Stepping back a little in time, a new chapter in the history of the club began in 1998. We were exhibiting Cheriton Bishop at Chatham Dockyard when we were approached by some guys from the Mechelen Model Railway Club in Belgium. They also had a stand at the show and, during a long and convivial chat, asked if we would consider bringing Cheriton Bishop to their 25th Anniversary show the following year. Needless to say, we jumped at the chance.

They were perfect hosts and, as well as arranging accommodation for us, they took us out for drinks and meals, entertained us at their clubrooms, took us on a visit to a local brewery (always appreciated) and drove us to Antwerp for a night out. The exhibition went well and we had an absolutely wonderful time.

The Mechelen trip gave us valuable contacts in Belgium with the result that we were also invited to exhibit at MOMA in Brussels in 2001 and at Euromodelbouw in Genk in 2005. This latter show was our first two-layout exhibition; we took both Cheriton Bishop and Sutton........and every current and former club member we could muster to operate them.

Continental shows can be huge and are frequently not confined to model railways. At Brussels, for example, there was a large area netted off in the middle of the hall where exhibitors could race model cars and where flying demonstrations took place using model aircraft and helicopters. There was also a massive tank of water where radio controlled ships were demonstrated. It even had an underwater obstacle course for model submarines. At Genk we were periodically buzzed by 15 foot radio-controlled replicas of the Graf Zeppelin and the Hindenburg. A great spectacle and very entertaining, but I wonder what modern UK Health and Safety inspectors would make of it!

What Next?

So, what of the future? We have just started work on our next exhibition layout, which will be based on Finchley Road & Frognal station on the North London line in 1960. It will be a 24’ x 12’ continuous circuit and all the buildings and structures will be faithful copies of those that actually existed in the area at that time. This location was chosen because we fancied modelling an urban scene for a change, and because of the huge variety of stock that used the line, including transfer freights to and from the Southern, Western, Midland and Eastern Regions and four-rail electric multiple units from Broad Street and Richmond.

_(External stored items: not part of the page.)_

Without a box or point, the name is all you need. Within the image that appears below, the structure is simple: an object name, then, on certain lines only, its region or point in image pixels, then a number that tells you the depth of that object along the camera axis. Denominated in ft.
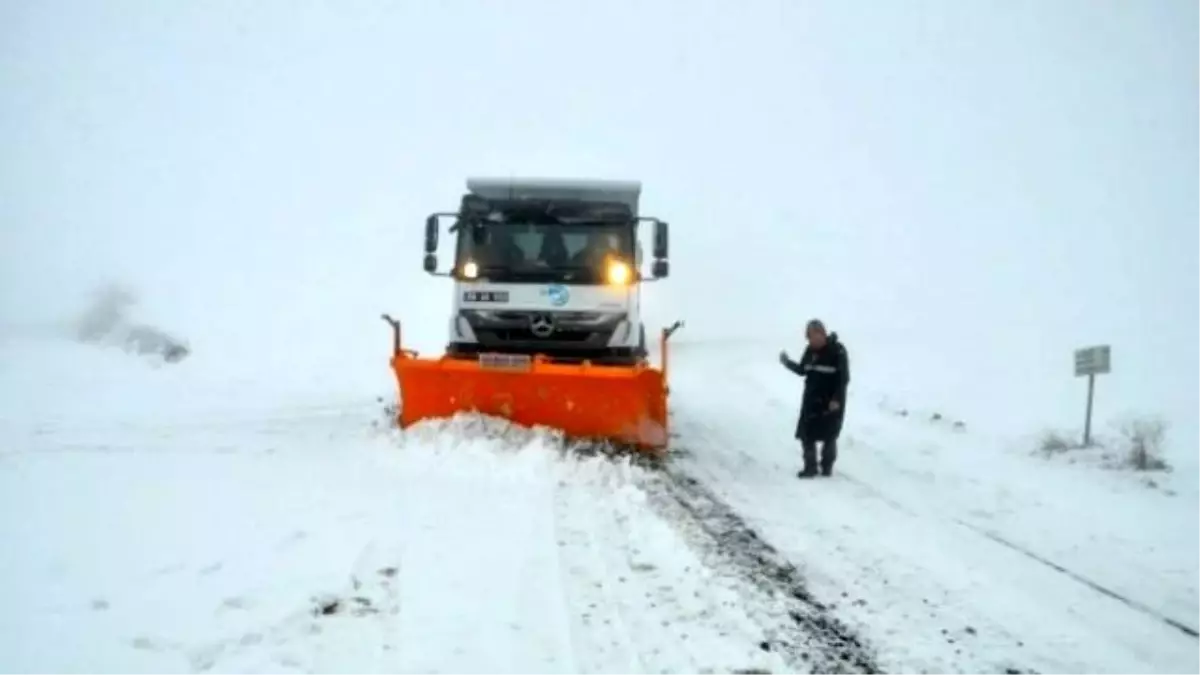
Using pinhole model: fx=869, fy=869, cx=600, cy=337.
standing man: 26.17
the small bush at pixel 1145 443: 31.40
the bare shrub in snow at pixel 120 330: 86.33
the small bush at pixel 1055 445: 34.73
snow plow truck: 26.91
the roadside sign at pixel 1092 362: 34.30
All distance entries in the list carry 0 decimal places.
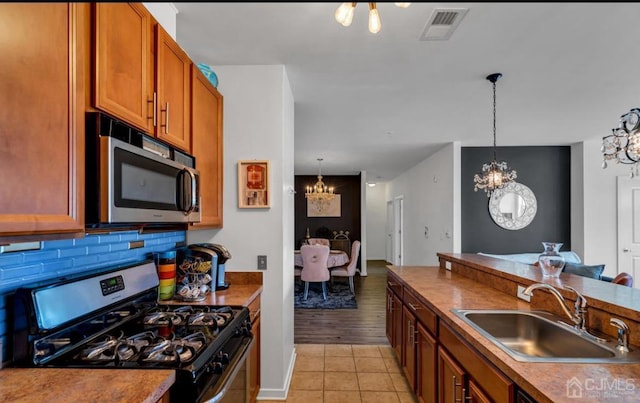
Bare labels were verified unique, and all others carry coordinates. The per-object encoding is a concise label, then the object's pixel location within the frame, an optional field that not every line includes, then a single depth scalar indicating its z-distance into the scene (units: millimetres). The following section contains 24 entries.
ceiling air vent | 1853
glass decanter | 2061
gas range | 1180
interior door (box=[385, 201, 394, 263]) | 10000
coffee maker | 2242
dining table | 5820
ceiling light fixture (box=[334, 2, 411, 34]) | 1425
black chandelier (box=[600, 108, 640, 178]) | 2691
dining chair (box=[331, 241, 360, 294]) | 5957
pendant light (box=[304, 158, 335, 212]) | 7047
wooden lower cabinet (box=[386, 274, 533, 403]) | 1348
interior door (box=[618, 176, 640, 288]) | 4941
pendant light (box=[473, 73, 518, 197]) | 3602
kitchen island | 1088
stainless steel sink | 1276
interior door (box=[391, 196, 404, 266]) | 8534
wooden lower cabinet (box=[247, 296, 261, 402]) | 2123
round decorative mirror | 5328
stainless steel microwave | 1152
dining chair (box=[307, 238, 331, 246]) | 7483
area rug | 5066
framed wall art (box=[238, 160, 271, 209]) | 2549
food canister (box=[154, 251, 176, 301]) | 2029
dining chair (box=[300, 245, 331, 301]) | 5312
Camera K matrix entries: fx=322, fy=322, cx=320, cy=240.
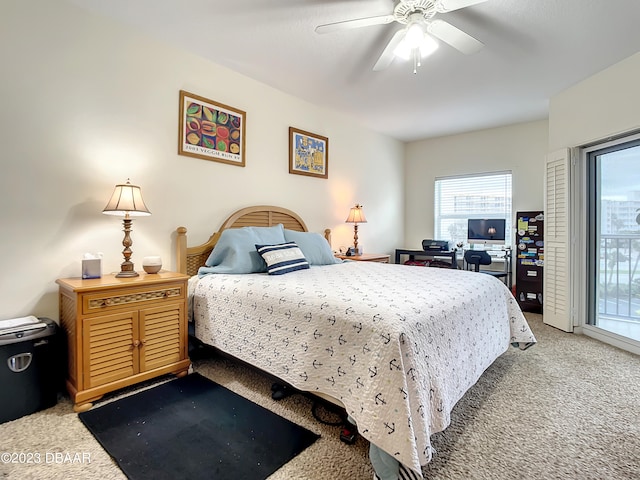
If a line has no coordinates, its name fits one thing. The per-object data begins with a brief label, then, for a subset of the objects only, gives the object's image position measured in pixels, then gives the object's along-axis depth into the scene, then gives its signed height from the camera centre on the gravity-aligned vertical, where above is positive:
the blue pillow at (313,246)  3.14 -0.07
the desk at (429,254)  4.70 -0.21
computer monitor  4.64 +0.13
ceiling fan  1.91 +1.32
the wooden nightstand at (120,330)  1.88 -0.59
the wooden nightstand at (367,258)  3.95 -0.23
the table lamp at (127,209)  2.17 +0.20
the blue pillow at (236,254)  2.61 -0.13
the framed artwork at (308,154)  3.73 +1.04
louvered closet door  3.40 -0.05
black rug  1.44 -1.01
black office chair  4.36 -0.26
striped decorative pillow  2.59 -0.16
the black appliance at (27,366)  1.76 -0.73
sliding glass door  3.02 +0.03
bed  1.29 -0.50
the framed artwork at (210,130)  2.80 +1.00
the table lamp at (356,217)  4.28 +0.30
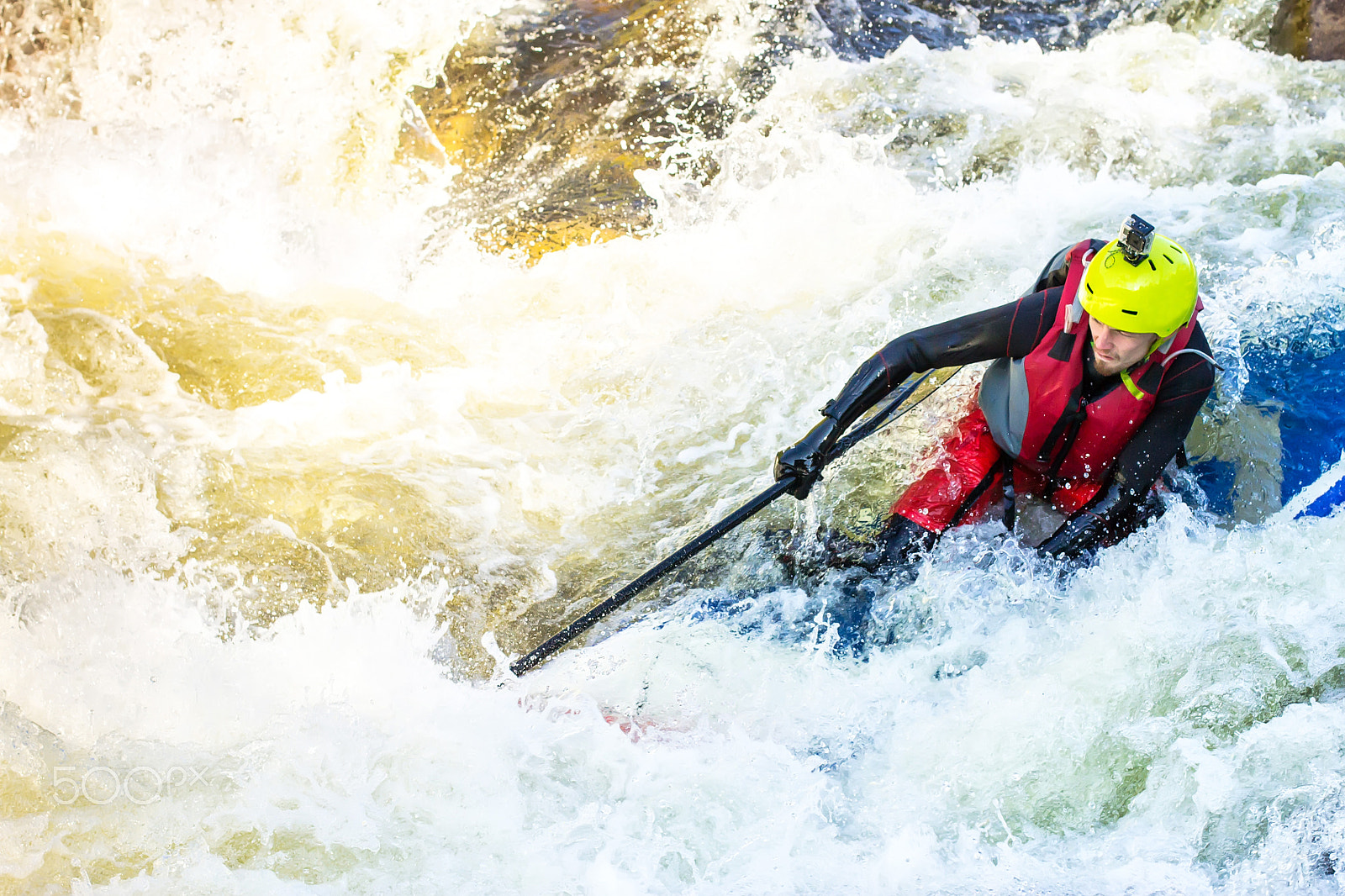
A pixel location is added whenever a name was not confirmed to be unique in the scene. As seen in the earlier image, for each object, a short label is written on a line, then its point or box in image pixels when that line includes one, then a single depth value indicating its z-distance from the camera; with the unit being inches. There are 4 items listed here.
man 249.8
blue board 304.5
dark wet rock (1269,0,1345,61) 512.7
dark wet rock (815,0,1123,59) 552.4
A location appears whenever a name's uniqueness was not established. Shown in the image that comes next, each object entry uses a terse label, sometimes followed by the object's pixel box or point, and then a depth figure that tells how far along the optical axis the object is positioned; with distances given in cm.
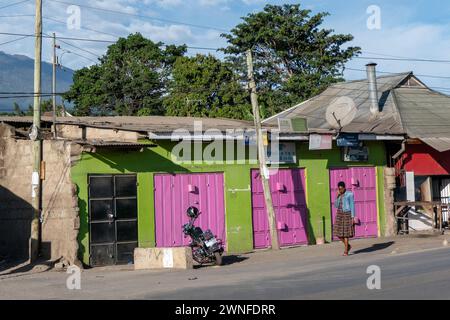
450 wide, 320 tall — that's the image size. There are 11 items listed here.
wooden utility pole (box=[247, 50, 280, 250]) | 2041
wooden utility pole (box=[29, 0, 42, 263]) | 1794
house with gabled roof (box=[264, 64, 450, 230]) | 2438
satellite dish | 2398
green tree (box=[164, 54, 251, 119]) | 4219
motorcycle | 1627
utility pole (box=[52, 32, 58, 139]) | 3721
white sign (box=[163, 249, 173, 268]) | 1579
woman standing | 1731
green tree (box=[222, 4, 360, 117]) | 4231
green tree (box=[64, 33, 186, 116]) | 4678
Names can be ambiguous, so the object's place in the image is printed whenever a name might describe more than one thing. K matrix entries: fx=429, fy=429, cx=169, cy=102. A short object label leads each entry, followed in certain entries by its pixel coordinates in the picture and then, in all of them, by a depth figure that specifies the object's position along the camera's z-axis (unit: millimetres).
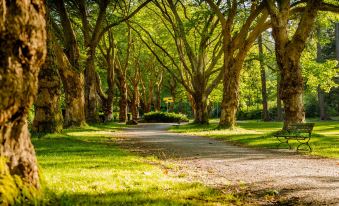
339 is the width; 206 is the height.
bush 49219
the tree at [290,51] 19531
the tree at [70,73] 24750
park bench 15336
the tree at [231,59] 26203
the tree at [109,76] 39531
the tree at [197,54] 32594
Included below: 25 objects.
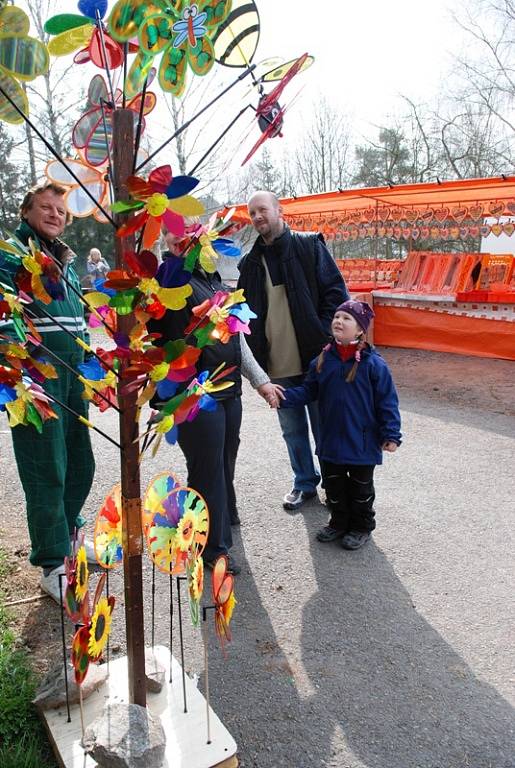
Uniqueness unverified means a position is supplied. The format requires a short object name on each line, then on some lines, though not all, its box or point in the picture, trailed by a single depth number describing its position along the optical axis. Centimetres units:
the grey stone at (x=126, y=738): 149
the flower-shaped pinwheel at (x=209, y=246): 140
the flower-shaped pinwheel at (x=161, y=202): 123
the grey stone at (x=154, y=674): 184
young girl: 286
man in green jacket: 226
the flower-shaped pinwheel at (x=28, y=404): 150
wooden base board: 161
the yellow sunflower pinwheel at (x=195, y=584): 156
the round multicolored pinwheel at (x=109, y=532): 175
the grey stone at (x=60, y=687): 182
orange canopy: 698
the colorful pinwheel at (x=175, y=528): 180
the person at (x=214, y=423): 243
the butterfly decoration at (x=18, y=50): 117
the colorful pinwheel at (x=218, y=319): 151
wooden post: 136
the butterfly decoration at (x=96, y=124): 154
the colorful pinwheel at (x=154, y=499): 182
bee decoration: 134
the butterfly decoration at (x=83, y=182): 162
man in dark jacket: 318
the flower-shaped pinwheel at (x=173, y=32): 120
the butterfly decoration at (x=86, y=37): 123
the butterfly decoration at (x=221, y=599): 160
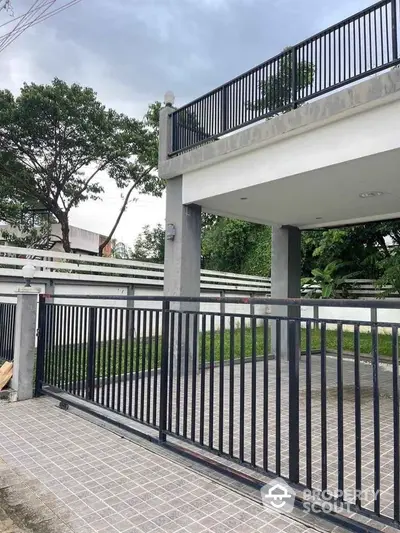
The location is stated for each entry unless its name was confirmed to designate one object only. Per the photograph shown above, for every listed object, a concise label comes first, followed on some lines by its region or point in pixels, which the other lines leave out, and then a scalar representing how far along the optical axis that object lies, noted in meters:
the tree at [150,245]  20.64
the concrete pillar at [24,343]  5.15
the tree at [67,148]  12.31
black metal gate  2.29
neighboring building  23.27
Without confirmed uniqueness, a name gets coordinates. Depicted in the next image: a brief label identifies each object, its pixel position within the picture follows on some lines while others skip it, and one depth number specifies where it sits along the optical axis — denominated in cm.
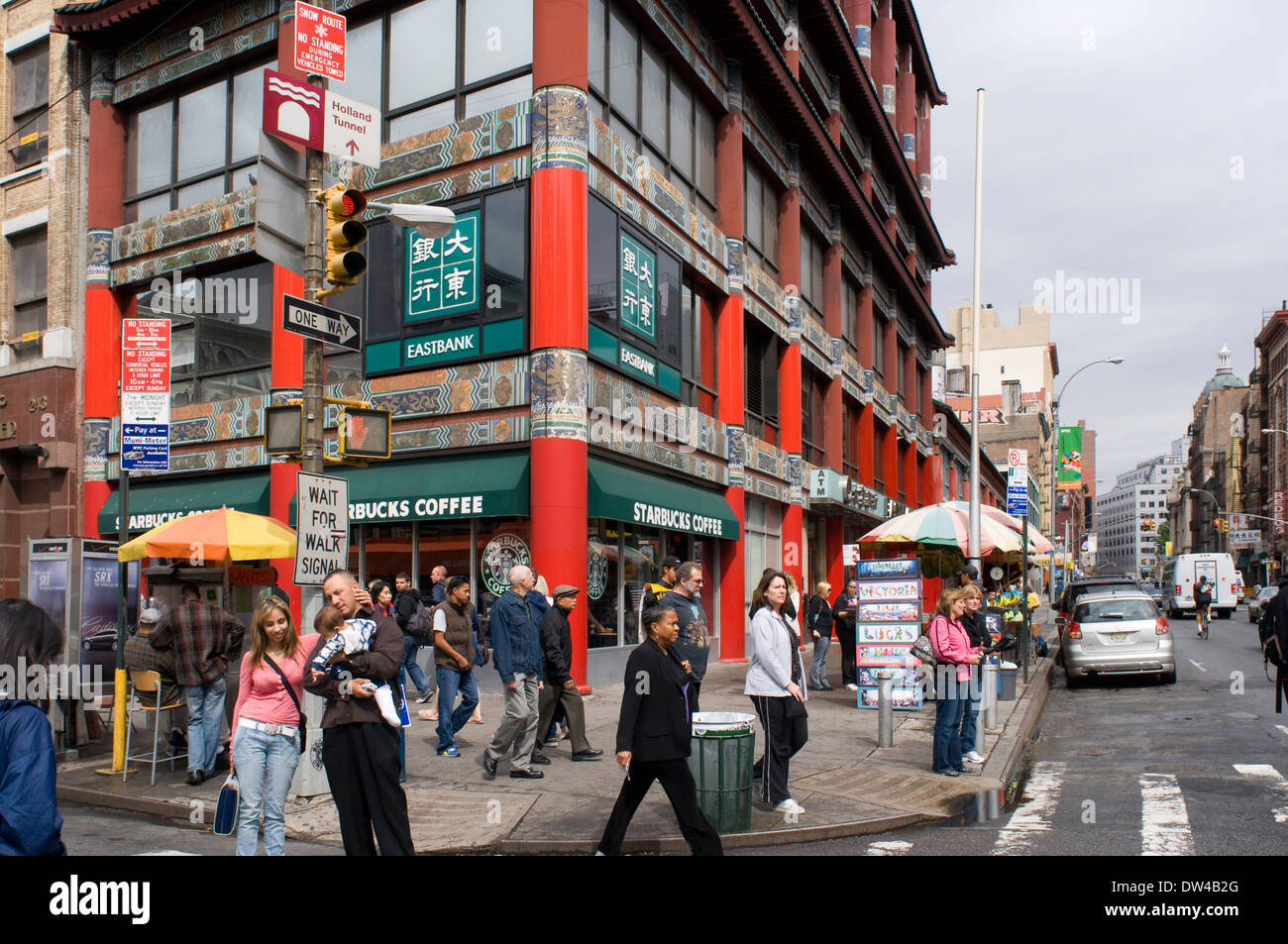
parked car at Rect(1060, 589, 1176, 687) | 1836
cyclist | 3350
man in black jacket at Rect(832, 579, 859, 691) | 1822
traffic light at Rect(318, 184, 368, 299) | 829
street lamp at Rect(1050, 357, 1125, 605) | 3475
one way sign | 811
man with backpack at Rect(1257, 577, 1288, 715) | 1112
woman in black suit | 672
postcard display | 1533
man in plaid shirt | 1033
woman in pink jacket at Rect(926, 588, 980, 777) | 1036
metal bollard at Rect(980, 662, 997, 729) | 1323
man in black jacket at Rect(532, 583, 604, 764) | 1051
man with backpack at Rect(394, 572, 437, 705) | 1286
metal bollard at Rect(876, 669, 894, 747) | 1186
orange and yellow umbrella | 1152
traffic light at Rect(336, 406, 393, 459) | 852
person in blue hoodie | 345
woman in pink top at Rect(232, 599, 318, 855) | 651
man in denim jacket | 1001
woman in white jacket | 885
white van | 4862
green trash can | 807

This will also be built to finescale OO gauge standards and, if past history is anything to go by, progress won’t be particularly brisk, so don’t hold your breath waiting for it to appear at an exhibition. However, we will get there in the end and hopefully it will be as successful as our previous layouts have been.

One interesting development over the past few years has been the resurgence of the ready-to-run market. Modern offerings have greatly improved running and levels of detail that are difficult to improve upon for the average modeller. The advent of CAD has made it possible for manufacturers to economically produce an ever expanding range of prototypes and a seemingly infinite variety of versions of the same locomotive or coach. 

I am not sure that things have completely turned full circle yet and many modellers will still prefer to build their own locos and stock. However, there is no escaping the fact that the OO modeller has never had such a wide range of high quality and reliable models to choose from.


So, in conclusion, has it all been worth it and are there any advantages to being a member of a club as against building a layout on your own at home?

Well, in a club there is always someone on hand to help or offer advice when you encounter that insurmountable modelling problem; members are always helped and encouraged to tackle new challenges and improve their modelling skills; we have exhibited throughout Britain and into mainland Europe; and our combined skills have allowed us to build and operate much larger and more complicated layouts than would ever be possible at home.

Anything else? Oh yes, and I have made some lifelong friends and have had a damn good time along the way.